Lines from the listing below that contain the string "down" are to be reported.

Given data:
━━━━━━━━━━━━━━━━

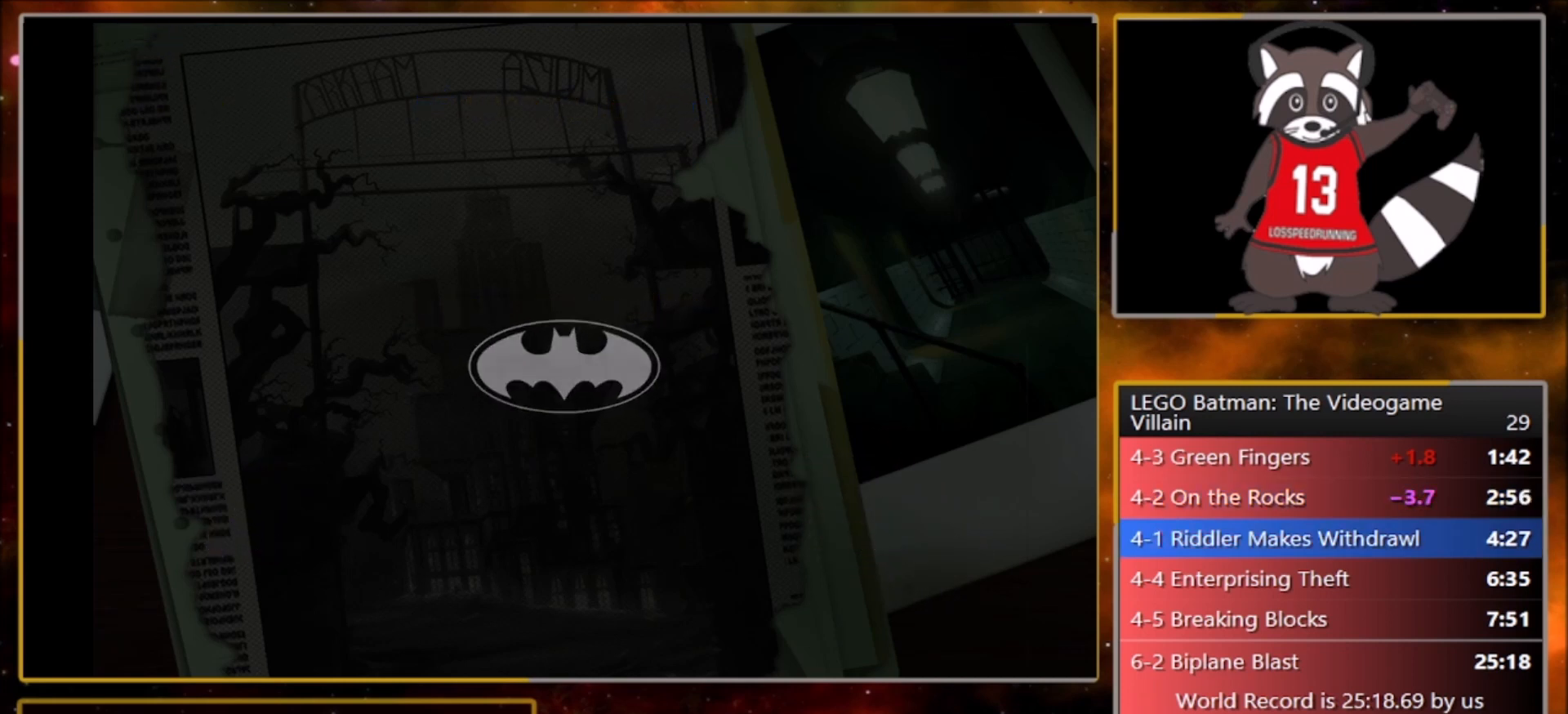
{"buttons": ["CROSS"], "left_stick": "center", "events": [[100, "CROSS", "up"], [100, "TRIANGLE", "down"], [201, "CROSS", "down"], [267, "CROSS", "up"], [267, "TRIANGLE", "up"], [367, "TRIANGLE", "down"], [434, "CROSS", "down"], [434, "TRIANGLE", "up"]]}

━━━━━━━━━━━━━━━━

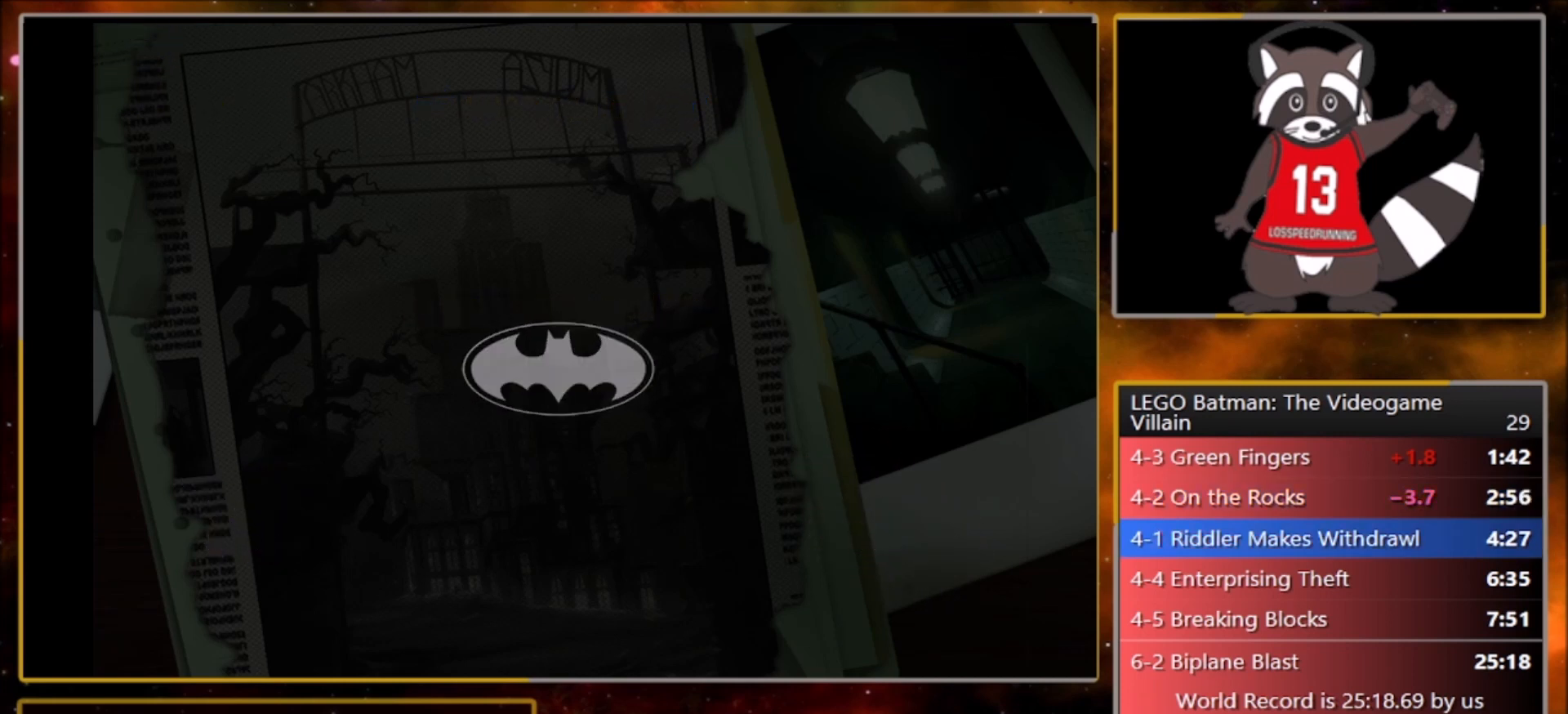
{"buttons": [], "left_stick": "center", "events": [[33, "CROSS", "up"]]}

━━━━━━━━━━━━━━━━

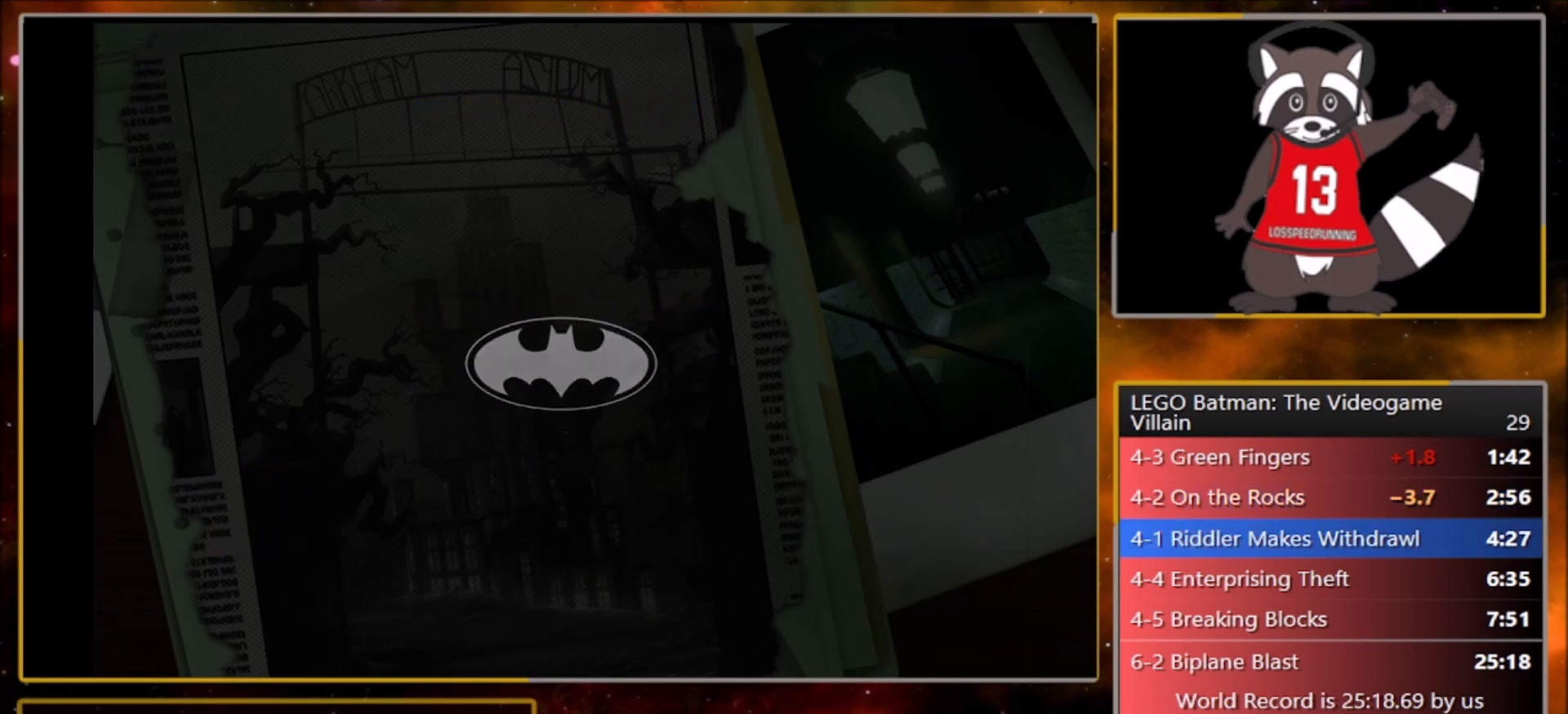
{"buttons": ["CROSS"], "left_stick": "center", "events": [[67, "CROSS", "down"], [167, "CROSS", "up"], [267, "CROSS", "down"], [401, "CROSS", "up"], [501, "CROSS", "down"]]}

━━━━━━━━━━━━━━━━

Response to the task:
{"buttons": ["CROSS"], "left_stick": "center", "events": [[100, "CROSS", "up"], [100, "TRIANGLE", "down"], [201, "CROSS", "down"], [267, "CROSS", "up"], [267, "TRIANGLE", "up"], [367, "TRIANGLE", "down"], [434, "CROSS", "down"], [434, "TRIANGLE", "up"]]}
{"buttons": ["CROSS"], "left_stick": "center", "events": [[67, "CROSS", "down"], [167, "CROSS", "up"], [267, "CROSS", "down"], [401, "CROSS", "up"], [501, "CROSS", "down"]]}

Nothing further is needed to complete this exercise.